Cet amendement du groupe Écologiste et Social vise à supprimer la contraventionnalisation de la participation à un rassemblement festif non déclaré.
En l’état du droit, la participation à une manifestation, quelle que soit sa nature, n’est pas en elle-même répréhensible du seul fait de l’absence de déclaration préalable. Ce principe constitue une garantie essentielle de la liberté de réunion et de manifestation, en distinguant la situation des personnes participant à une manifestation interdite de celle des participants à une manifestation simplement non déclarée.

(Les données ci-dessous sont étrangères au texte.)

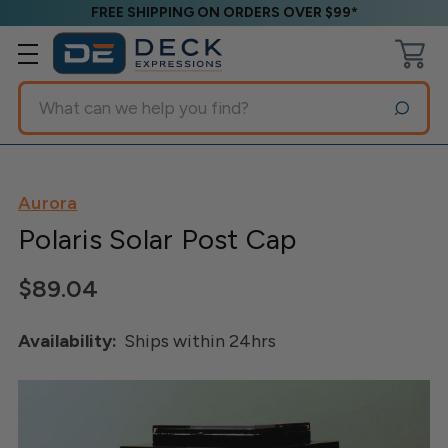
FREE SHIPPING ON ORDERS OVER $99*
Search
Aurora
Polaris Solar Post Cap
$89.04
Availability:
Ships within 24hrs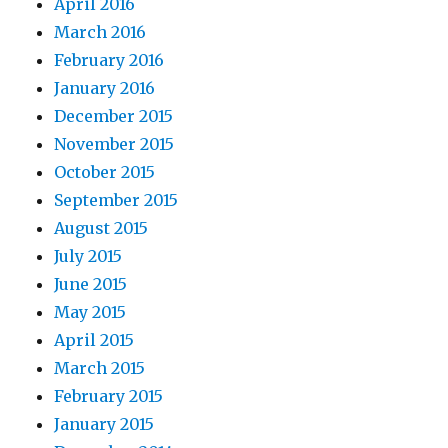
April 2016
March 2016
February 2016
January 2016
December 2015
November 2015
October 2015
September 2015
August 2015
July 2015
June 2015
May 2015
April 2015
March 2015
February 2015
January 2015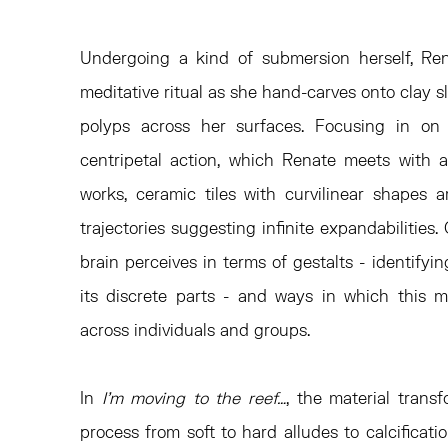
Undergoing a kind of submersion herself, R
meditative ritual as she hand-carves onto clay 
polyps across her surfaces. Focusing in on 
centripetal action, which Renate meets with a 
works, ceramic tiles with curvilinear shapes
trajectories suggesting infinite expandabilities
brain perceives in terms of gestalts - identify
its discrete parts - and ways in which this m
across individuals and groups.
In
I’m moving to the reef…
, the material transf
process from soft to hard alludes to calcificatio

La disposition proposée opère une rupture préoccupante pour les libertés publiques en introduisant une pénalisation de la seule présence à un rassemblement non déclaré. Le risque de dérives est d’autant plus important que la notion de « rassemblement festif », bien que définie par la loi comme poursuivant une finalité exclusivement festive, demeure en réalité relativement large dès lors que la frontière entre le festif et le politique est en effet souvent ténue. Des rassemblements à première vue festifs peuvent revêtir une dimension politique.
En outre, les critères de qualification de ces rassemblements relèvent en grande partie du pouvoir réglementaire, ce qui ouvre la possibilité d’un élargissement du champ de l’incrimination. La présente proposition de loi en fournit déjà une illustration en envisageant d’abaisser le seuil de 500 à 250 participants.
Dans ces conditions, pénaliser la simple participation à un rassemblement festif non déclaré fait peser un risque excessif sur la liberté de manifestation.